Folha de S. Paulo


Eles endoidaram

SÃO PAULO - Sempre que leio o noticiário jurídico-futebolístico fico com a sensação de ter voltado para os tempos de Gengis Khan. E não falo apenas da violência das torcidas.

Fiquei quase atônito quando li, na semana passada, que o Ministério Público recomendara e a Federação Paulista de Futebol acatara a proibição da venda de ingressos a corintianos. A ideia era que, para evitar brigas entre as organizadas, o jogo entre Palmeiras e Corinthians tivesse apenas torcedores alviverdes.
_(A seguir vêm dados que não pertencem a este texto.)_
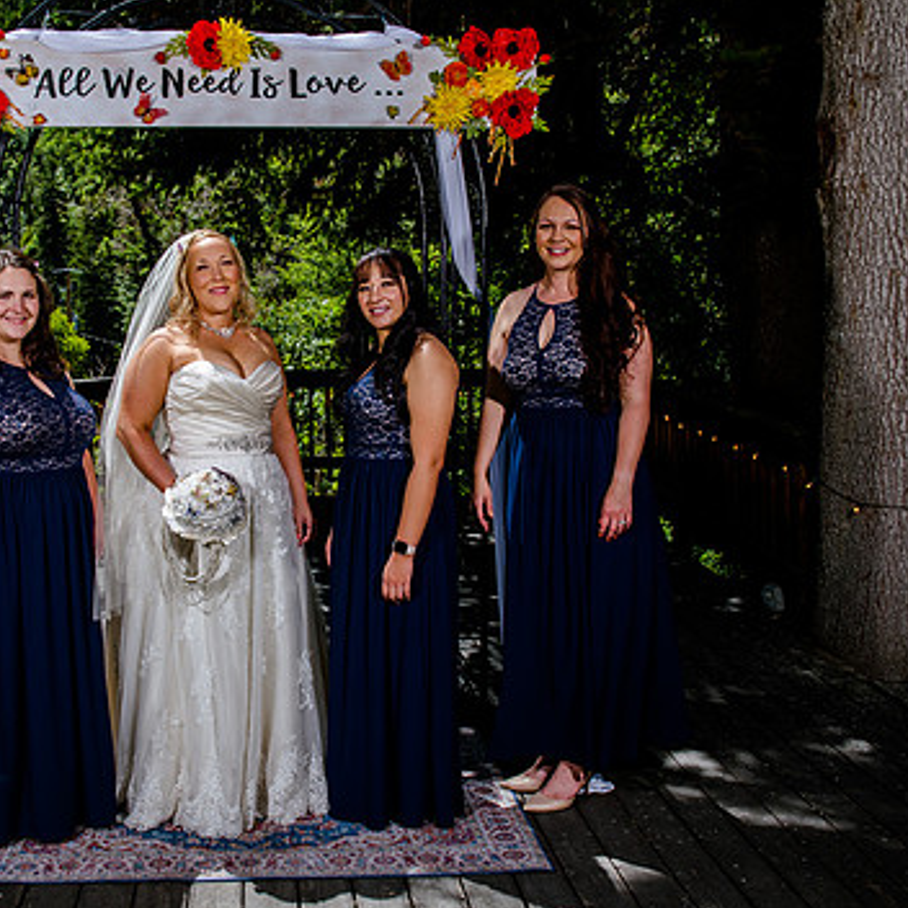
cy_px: 448
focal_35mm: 41
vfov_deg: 40.9
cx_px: 298
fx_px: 1217
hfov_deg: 40.4
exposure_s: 1/400
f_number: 8
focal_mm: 28
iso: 160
Somos quase todos contra a violência e isso às vezes nos faz perder a perspectiva. A proposta do MP porém, ao contrário do que pode parecer, não é moralmente neutra. Para constatá-lo, basta substituir o "corintianos" por "judeus" ou "comunistas". Não é preciso mais para perceber que é errado vetar a entrada de alguém num espetáculo público em função de suas convicções pessoais.

Esse não é o primeiro flerte do pessoal do esporte com o consequencialismo sem rédeas. Os próprios códigos esportivos trazem a previsão, por vezes utilizada, de coibir o mau comportamento de alguns excluindo todos os torcedores, a imensa maioria dos quais não fez nada de errado, de partidas futuras. Pode até ser que funcione, mas o nome disso, em português claro, é punição coletiva, instituto rejeitado com veemência pelo direito contemporâneo.

A comparação cabível aqui é com a legião romana. Quando os soldados faziam algo de que os generais não gostavam, mostrando-se covardes, por exemplo, o castigo padrão era matar cada décimo legionário, independentemente do que aquele homem em particular tivesse feito. É daí que veio a palavra "dizimar". Funcionava –e com a vantagem de comprometer apenas 10% da força.

O ponto nevrálgico é que nem tudo que funciona deve ser aplicado. Sou fã do consequencialismo, mas, sem temperá-lo com alguns princípios deontológicos, acabamos criando verdadeiros monstros.